Start of INPUT DATA

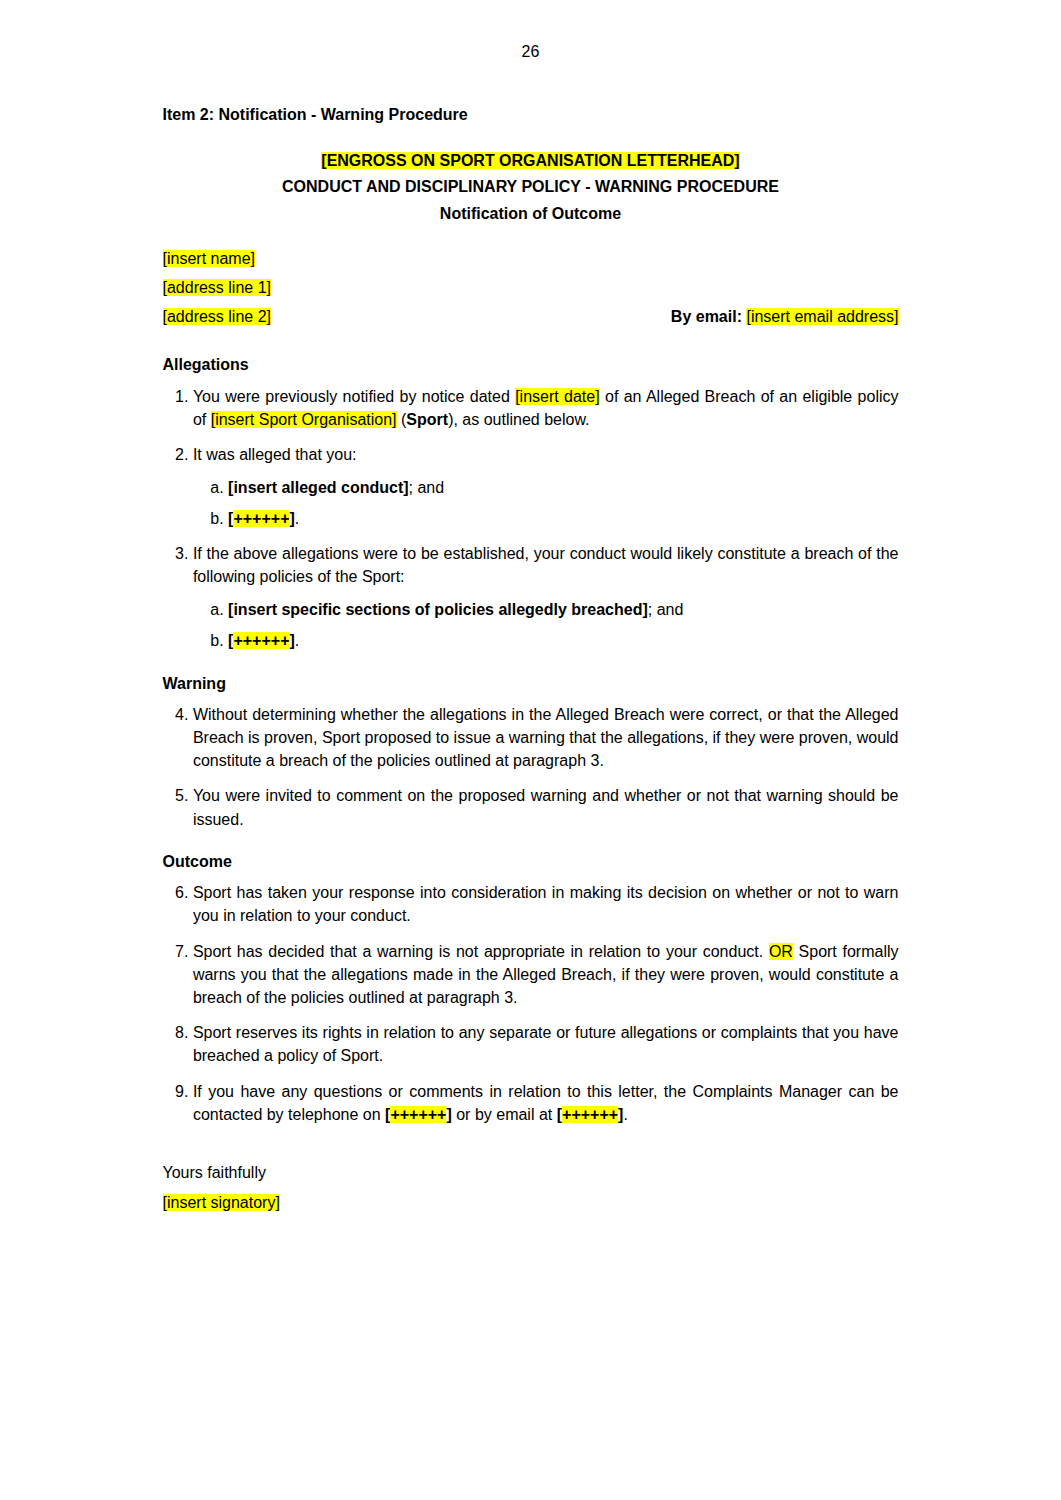26
Item 2: Notification - Warning Procedure
[ENGROSS ON SPORT ORGANISATION LETTERHEAD]
CONDUCT AND DISCIPLINARY POLICY - WARNING PROCEDURE
Notification of Outcome
[insert name]
[address line 1]
[address line 2] By email: [insert email address]
Allegations
You were previously notified by notice dated [insert date] of an Alleged Breach of an eligible policy of [insert Sport Organisation] (Sport), as outlined below.
It was alleged that you:
[insert alleged conduct]; and
[++++++].
If the above allegations were to be established, your conduct would likely constitute a breach of the following policies of the Sport:
[insert specific sections of policies allegedly breached]; and
[++++++].
Warning
Without determining whether the allegations in the Alleged Breach were correct, or that the Alleged Breach is proven, Sport proposed to issue a warning that the allegations, if they were proven, would constitute a breach of the policies outlined at paragraph 3.
You were invited to comment on the proposed warning and whether or not that warning should be issued.
Outcome
Sport has taken your response into consideration in making its decision on whether or not to warn you in relation to your conduct.
Sport has decided that a warning is not appropriate in relation to your conduct. OR Sport formally warns you that the allegations made in the Alleged Breach, if they were proven, would constitute a breach of the policies outlined at paragraph 3.
Sport reserves its rights in relation to any separate or future allegations or complaints that you have breached a policy of Sport.
If you have any questions or comments in relation to this letter, the Complaints Manager can be contacted by telephone on [++++++] or by email at [++++++].
Yours faithfully
[insert signatory]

End of INPUT DATA

• WHAT NEEDS TO BE DONE:
Each line in the listing above that includes the word "Notification" needs to be copied out.

• ANSWER SPACE:
Item 2: Notification - Warning Procedure
Notification of Outcome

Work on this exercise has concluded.